When there was a lull in the conversation, Abbie looked around the parlor as if to convince herself that it wasn’t a dream. She was home. She was safe. The people
she loved best in the world surrounded her. If only George were here, it would be perfect.

The difference between Hugh Templar and the members of her family couldn’t have been more striking or more painful. There was nothing she could do to turn the people in this room against her. They’d had their differences in the past; they didn’t always get along; but when a Vayle was in trouble, they all rallied around.

They were so fiercely biased in her favor that when she told them how Hugh had betrayed her to the authorities, their outrage had been ferocious.

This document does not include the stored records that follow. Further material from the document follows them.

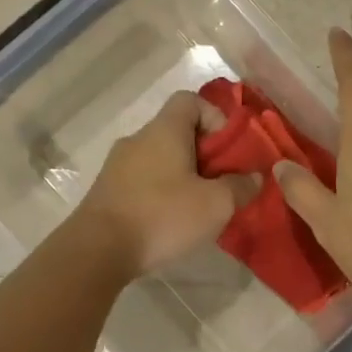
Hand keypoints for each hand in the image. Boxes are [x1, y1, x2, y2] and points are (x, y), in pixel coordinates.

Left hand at [74, 91, 260, 278]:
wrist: (96, 251)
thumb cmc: (162, 216)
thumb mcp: (216, 204)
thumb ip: (241, 187)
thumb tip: (254, 178)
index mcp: (164, 130)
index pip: (190, 100)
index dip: (215, 117)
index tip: (228, 150)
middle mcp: (138, 139)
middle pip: (177, 131)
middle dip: (204, 154)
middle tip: (221, 184)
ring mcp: (117, 165)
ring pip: (159, 158)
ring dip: (182, 175)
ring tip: (198, 207)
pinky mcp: (106, 191)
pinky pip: (142, 180)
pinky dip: (160, 193)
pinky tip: (169, 222)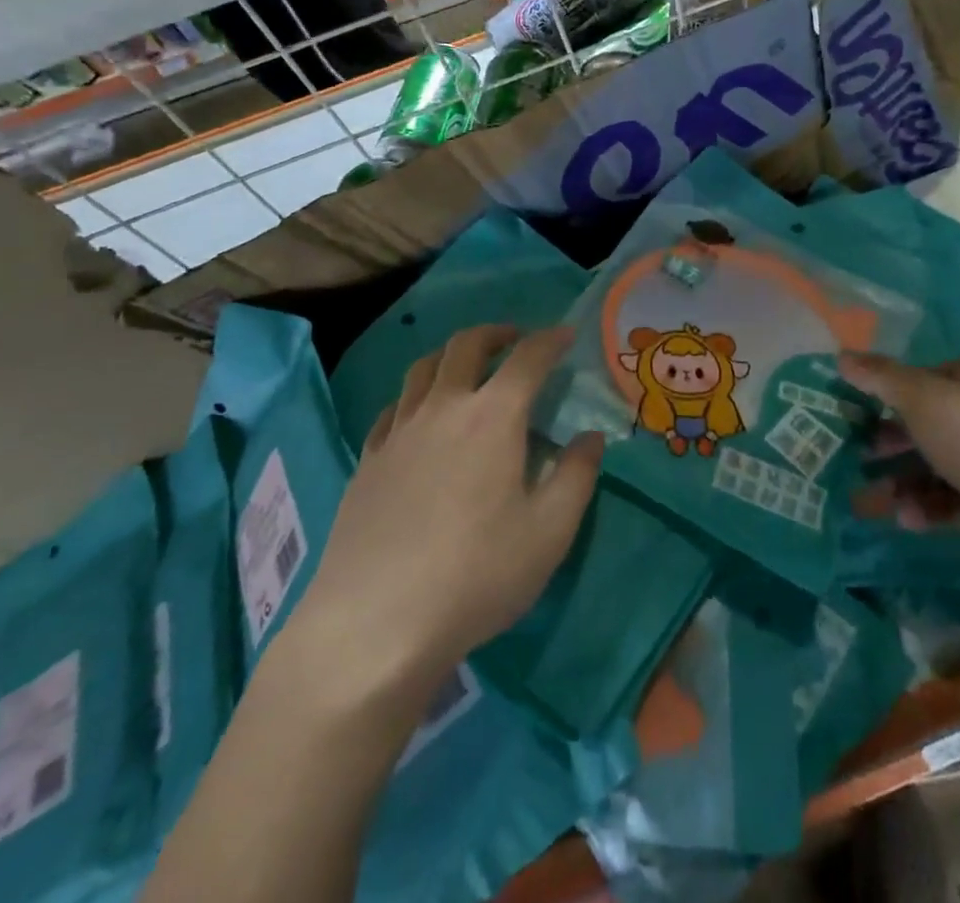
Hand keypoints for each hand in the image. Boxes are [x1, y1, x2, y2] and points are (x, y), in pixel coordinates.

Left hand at [295, 325, 602, 691]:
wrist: (375, 625)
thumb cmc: (476, 576)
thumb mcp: (549, 532)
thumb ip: (577, 476)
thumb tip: (591, 437)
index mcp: (493, 417)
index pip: (527, 358)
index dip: (551, 340)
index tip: (566, 334)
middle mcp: (443, 408)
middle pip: (466, 346)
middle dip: (496, 333)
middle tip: (515, 340)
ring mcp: (398, 432)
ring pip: (422, 368)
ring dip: (451, 355)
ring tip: (467, 367)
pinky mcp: (367, 461)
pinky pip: (393, 408)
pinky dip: (416, 395)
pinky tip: (421, 417)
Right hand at [839, 351, 959, 567]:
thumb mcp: (922, 399)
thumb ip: (880, 377)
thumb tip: (841, 354)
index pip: (922, 376)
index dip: (887, 392)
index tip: (854, 413)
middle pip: (928, 421)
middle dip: (891, 442)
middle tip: (860, 456)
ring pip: (938, 463)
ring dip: (905, 481)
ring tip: (879, 501)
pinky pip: (956, 497)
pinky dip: (930, 506)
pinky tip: (909, 520)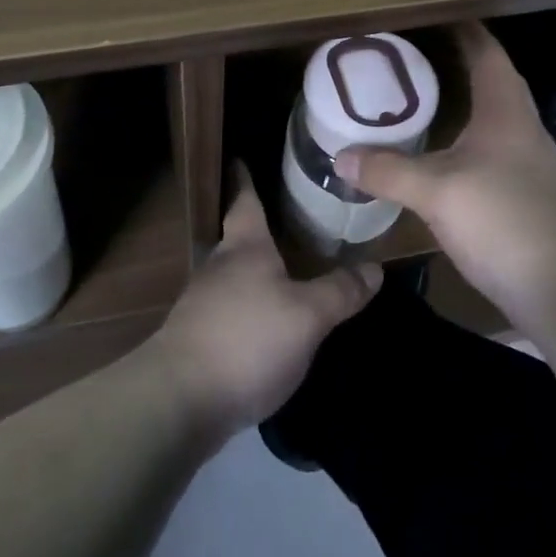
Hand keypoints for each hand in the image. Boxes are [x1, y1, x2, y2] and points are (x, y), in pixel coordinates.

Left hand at [147, 174, 379, 441]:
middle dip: (257, 227)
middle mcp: (219, 267)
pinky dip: (247, 306)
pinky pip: (228, 309)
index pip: (245, 201)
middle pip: (237, 237)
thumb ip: (340, 291)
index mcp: (245, 248)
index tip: (240, 156)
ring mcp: (202, 304)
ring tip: (282, 270)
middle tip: (286, 218)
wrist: (179, 400)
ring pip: (233, 275)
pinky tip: (265, 322)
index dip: (245, 178)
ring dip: (253, 270)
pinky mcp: (196, 339)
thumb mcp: (307, 316)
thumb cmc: (247, 340)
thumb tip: (376, 267)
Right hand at [334, 22, 555, 334]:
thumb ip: (387, 170)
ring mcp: (526, 162)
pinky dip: (461, 140)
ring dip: (458, 102)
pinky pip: (487, 150)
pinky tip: (437, 155)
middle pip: (488, 79)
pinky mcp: (524, 193)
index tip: (428, 14)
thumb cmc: (505, 219)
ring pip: (488, 116)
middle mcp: (520, 126)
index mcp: (504, 109)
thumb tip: (339, 156)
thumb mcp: (437, 191)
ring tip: (415, 99)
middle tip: (407, 57)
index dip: (461, 28)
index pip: (485, 50)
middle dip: (452, 63)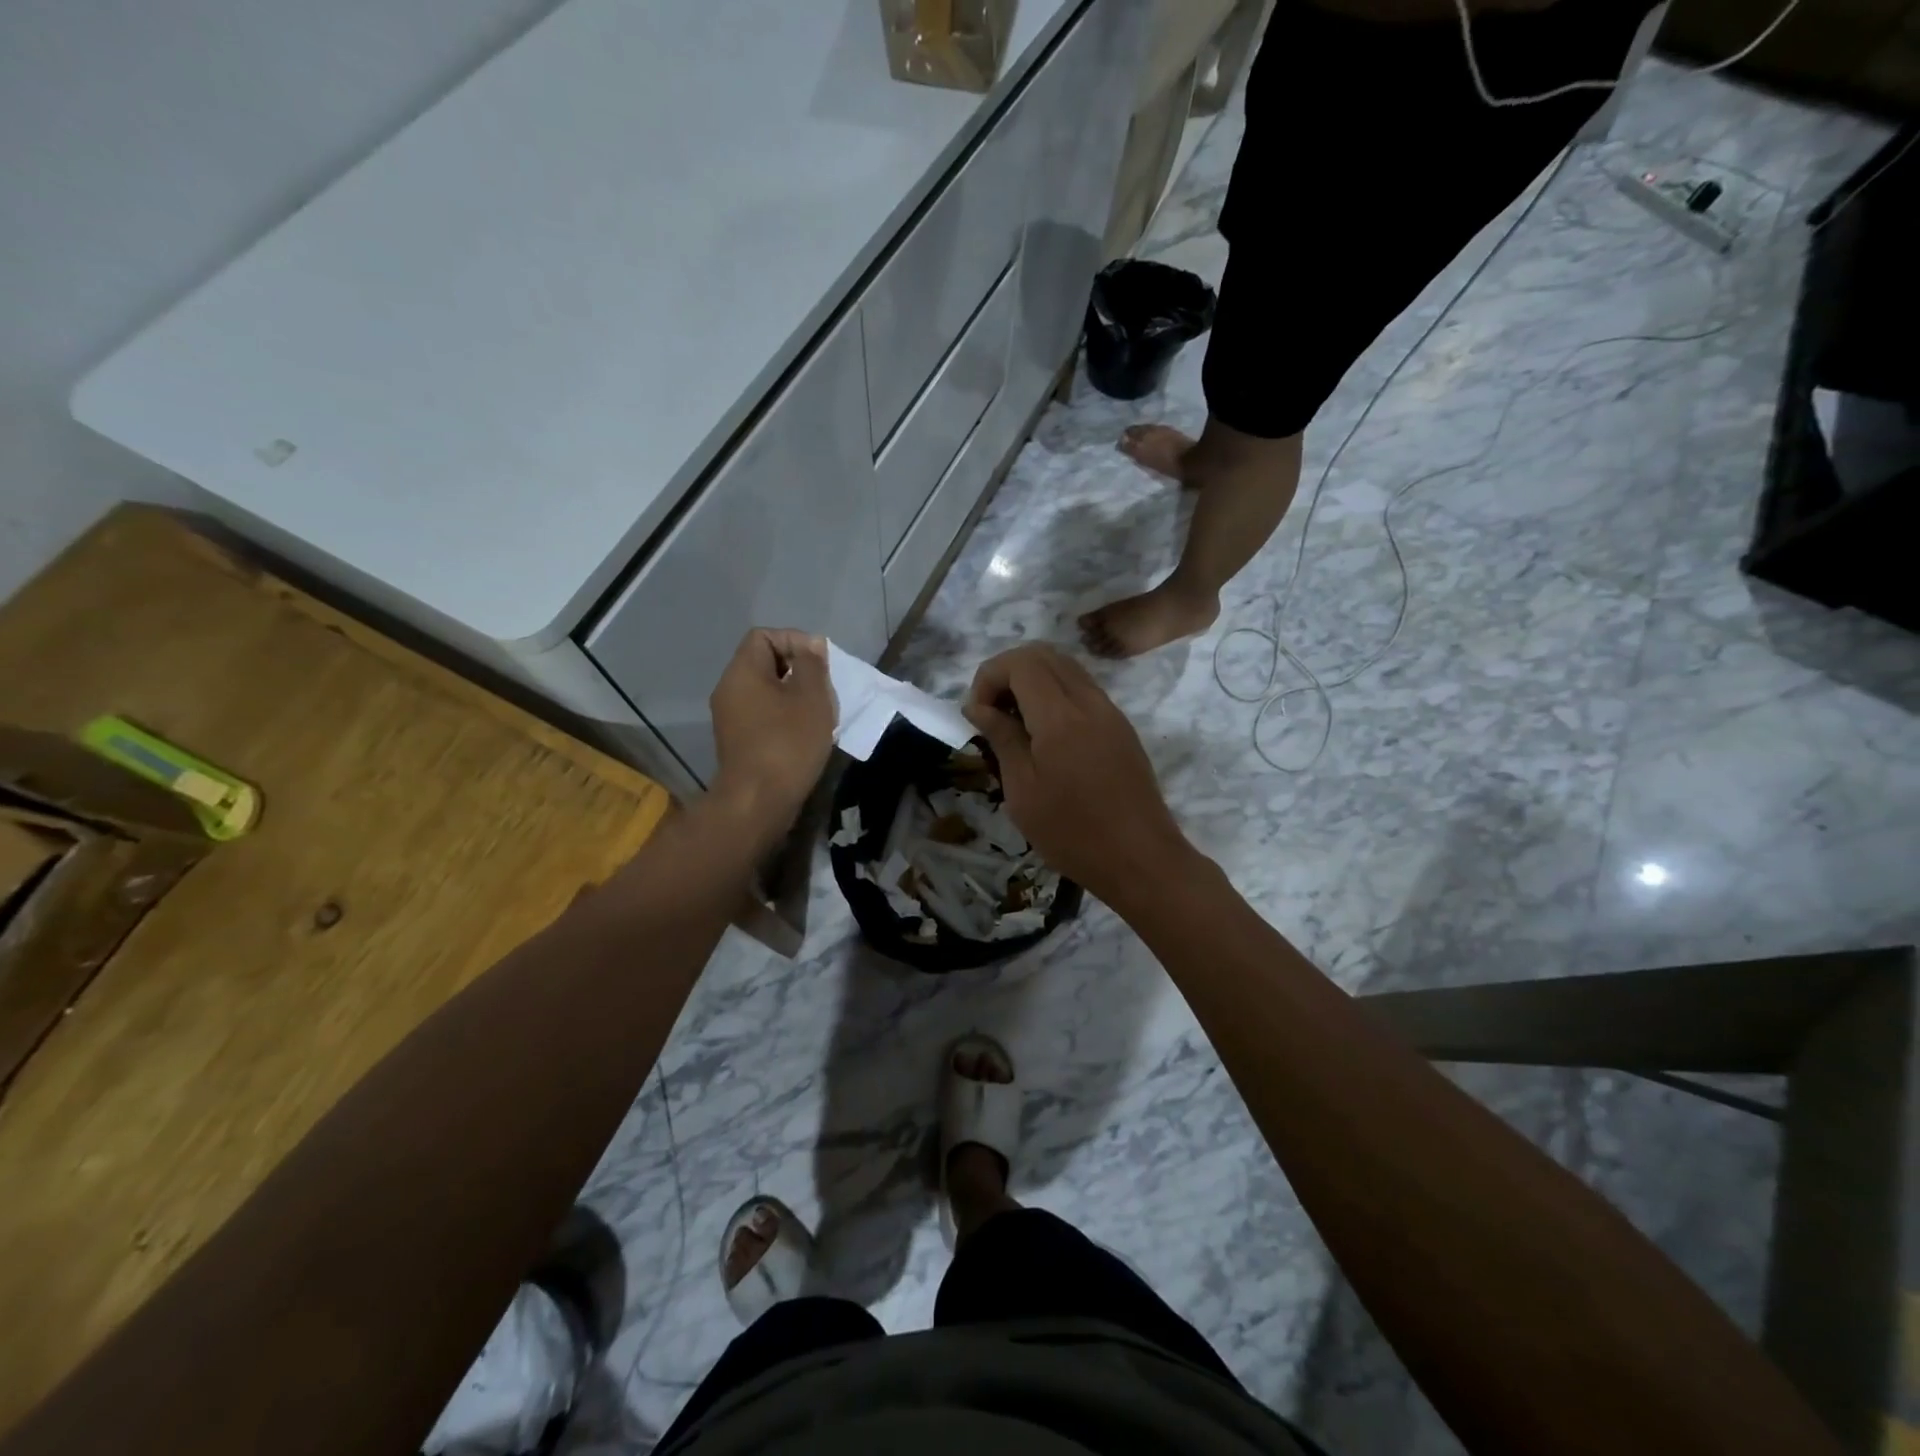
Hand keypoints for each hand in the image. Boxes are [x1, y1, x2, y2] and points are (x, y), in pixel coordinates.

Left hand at [709, 629, 836, 844]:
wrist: (758, 802)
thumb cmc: (787, 743)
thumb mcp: (811, 697)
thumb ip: (813, 665)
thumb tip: (811, 645)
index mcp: (742, 672)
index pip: (764, 636)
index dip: (794, 640)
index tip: (819, 663)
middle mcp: (729, 689)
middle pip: (764, 663)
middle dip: (798, 670)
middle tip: (823, 690)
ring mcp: (730, 718)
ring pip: (766, 691)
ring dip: (794, 697)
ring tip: (819, 714)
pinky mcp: (738, 742)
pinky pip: (763, 715)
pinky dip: (785, 718)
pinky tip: (805, 735)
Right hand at [962, 644, 1192, 905]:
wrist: (1142, 860)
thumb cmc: (1072, 833)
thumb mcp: (1023, 791)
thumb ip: (1002, 738)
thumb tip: (978, 706)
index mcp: (1061, 716)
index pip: (1020, 662)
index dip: (989, 676)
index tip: (977, 715)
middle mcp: (1089, 701)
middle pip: (1044, 654)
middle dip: (1008, 673)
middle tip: (992, 713)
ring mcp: (1110, 712)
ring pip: (1066, 668)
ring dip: (1033, 682)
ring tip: (1015, 724)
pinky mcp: (1121, 727)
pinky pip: (1083, 690)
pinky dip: (1055, 695)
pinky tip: (1045, 735)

Daniel had vowed to challenge Hugh to a duel; Harriet swore she would find a way to make him suffer; their mother promised that after she had finished blackening his character, no hostess in London would invite him to her house; and Giles had murmured that hanging was too good for him.

It didn’t help when Abbie told them there were no charges pending against her or George because Hugh had made a bargain with Maitland. They saw at once that if Hugh had really wanted to protect her, he could have given the book to Maitland without bringing her into it. Obviously he’d wanted Abbie to suffer, wanted her sent to Newgate.

Abbie couldn’t bring herself to tell them the rest, that she’d been fool enough to go to bed with Hugh. Daniel might take it into his head to try and force Hugh to marry her, and she’d been humiliated enough as it was.

She would drown in tears of self-pity if she didn’t get a grip on herself.

Let it go
, she told herself fiercely. There were more important things to think about than Hugh Templar. He could hurt her only if she allowed him to, and she wouldn’t let that happen because she was a Vayle, and Vayles had their pride.

They were all quiet now as they tried to come to grips with the incredible story she’d told them. She could have wept at the change in them. This wasn’t how they’d looked the last time they had a family conference. They’d been sitting at her dining room table in her house in Bath, and she’d felt intimidated, as she usually did, by the force of their personalities. Now they looked as helpless as children. She would have given anything to have things back the way they were, before this nightmare burst upon them.

“I wonder,” said Daniel, breaking the long silence, “if you did the right thing, Abbie. Maybe you should have told this Maitland fellow the whole story. These people have the resources. If anyone can find George, they can.”